§ **EXERCISE**:
A faithful copy is required: transcribe each line below exactly, minus the pictures.

§ **PROVIDED DATA**:
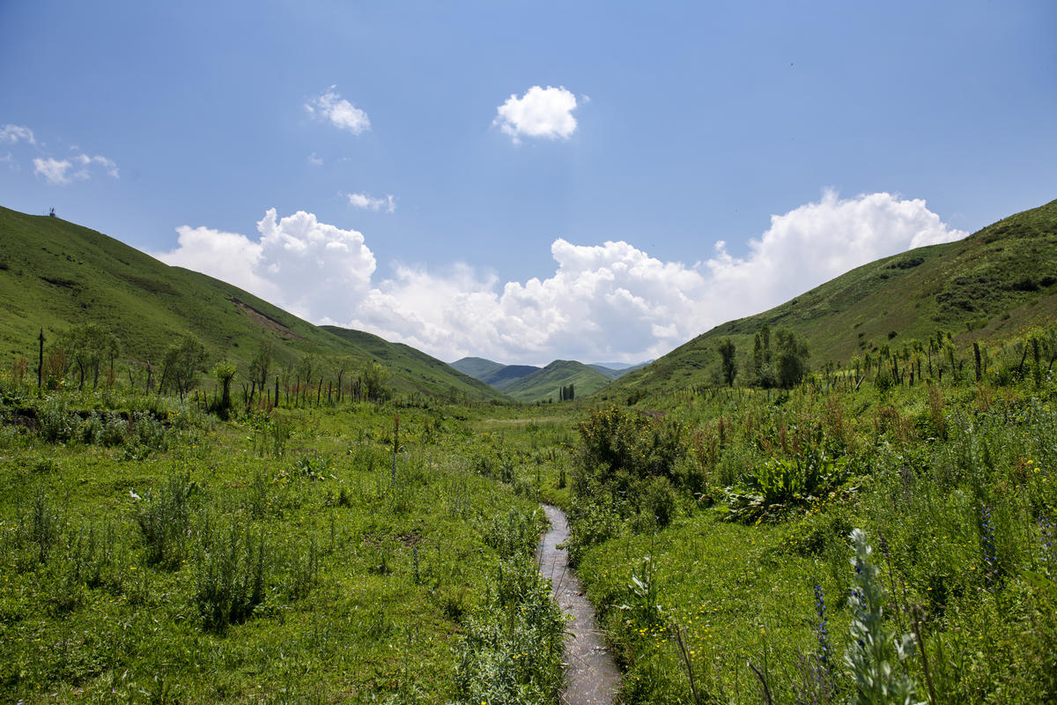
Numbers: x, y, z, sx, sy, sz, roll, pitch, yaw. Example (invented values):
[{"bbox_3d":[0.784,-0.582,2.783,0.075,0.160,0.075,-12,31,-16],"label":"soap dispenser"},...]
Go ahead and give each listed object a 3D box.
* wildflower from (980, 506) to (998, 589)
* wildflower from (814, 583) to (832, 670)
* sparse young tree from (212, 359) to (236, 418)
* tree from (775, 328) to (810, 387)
[{"bbox_3d":[2.743,1.163,4.200,0.105,0.494,0.105,0,-2,0],"label":"wildflower"},{"bbox_3d":[1.505,1.402,3.600,0.090,0.441,0.090,0,-2,0],"label":"wildflower"},{"bbox_3d":[-11.014,1.323,25.500,0.893,2.104,0.893,0,-2,0],"label":"sparse young tree"},{"bbox_3d":[35.451,0.772,95.000,4.751,8.076,4.751,0,-2,0],"label":"tree"}]

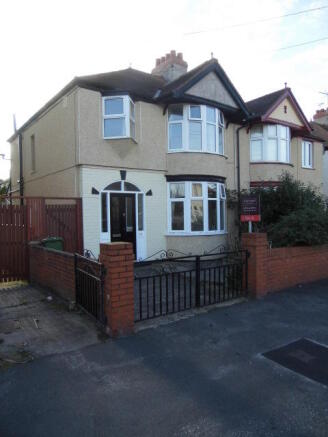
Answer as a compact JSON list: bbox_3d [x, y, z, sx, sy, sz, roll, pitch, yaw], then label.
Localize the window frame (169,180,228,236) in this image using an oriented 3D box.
[{"bbox_3d":[1.421,-0.345,10.546,2.785,1.661,0.668,-2,1,-37],"label":"window frame"}]

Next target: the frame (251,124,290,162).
[{"bbox_3d":[4.656,-2.979,12.976,2.714,1.479,0.648,-2,1,-37],"label":"frame"}]

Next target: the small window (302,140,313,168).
[{"bbox_3d":[6.837,-2.995,15.016,0.871,1.266,0.122,-2,1,-37],"label":"small window"}]

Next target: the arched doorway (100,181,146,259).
[{"bbox_3d":[-1.125,0.134,9.082,1.408,2.360,0.162,-2,1,-37],"label":"arched doorway"}]

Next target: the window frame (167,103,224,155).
[{"bbox_3d":[1.402,-2.867,10.524,2.724,1.519,0.668,-2,1,-37],"label":"window frame"}]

§ **RESPONSE TO THE TASK**:
Numbers: x, y, z, sx, sy, sz, roll, pitch, yaw. Example (invented values):
[{"bbox_3d":[0.784,-0.582,2.783,0.075,0.160,0.075,-12,31,-16],"label":"soap dispenser"},...]
Go ahead and give each listed object a 3D box.
* wildflower from (980, 506) to (998, 589)
* wildflower from (814, 583) to (832, 670)
* sparse young tree from (212, 359) to (236, 418)
* tree from (775, 328) to (810, 387)
[{"bbox_3d":[2.743,1.163,4.200,0.105,0.494,0.105,0,-2,0],"label":"wildflower"},{"bbox_3d":[1.505,1.402,3.600,0.090,0.441,0.090,0,-2,0],"label":"wildflower"},{"bbox_3d":[-11.014,1.323,25.500,0.893,2.104,0.893,0,-2,0],"label":"sparse young tree"},{"bbox_3d":[35.451,0.772,95.000,4.751,8.076,4.751,0,-2,0],"label":"tree"}]

Answer as a compact JSON list: bbox_3d [x, y, z, sx, sy, sz, roll, pitch, yaw], then label.
Localize the window frame (169,180,228,236) in this image using an oriented 3D box.
[{"bbox_3d":[1.421,-0.345,10.546,2.785,1.661,0.668,-2,1,-37],"label":"window frame"}]

Next target: the frame (251,124,290,162).
[{"bbox_3d":[4.656,-2.979,12.976,2.714,1.479,0.648,-2,1,-37],"label":"frame"}]

Next target: the small window (302,140,313,168).
[{"bbox_3d":[6.837,-2.995,15.016,0.871,1.266,0.122,-2,1,-37],"label":"small window"}]

Next target: the arched doorway (100,181,146,259).
[{"bbox_3d":[-1.125,0.134,9.082,1.408,2.360,0.162,-2,1,-37],"label":"arched doorway"}]

Next target: the window frame (167,103,224,155).
[{"bbox_3d":[1.402,-2.867,10.524,2.724,1.519,0.668,-2,1,-37],"label":"window frame"}]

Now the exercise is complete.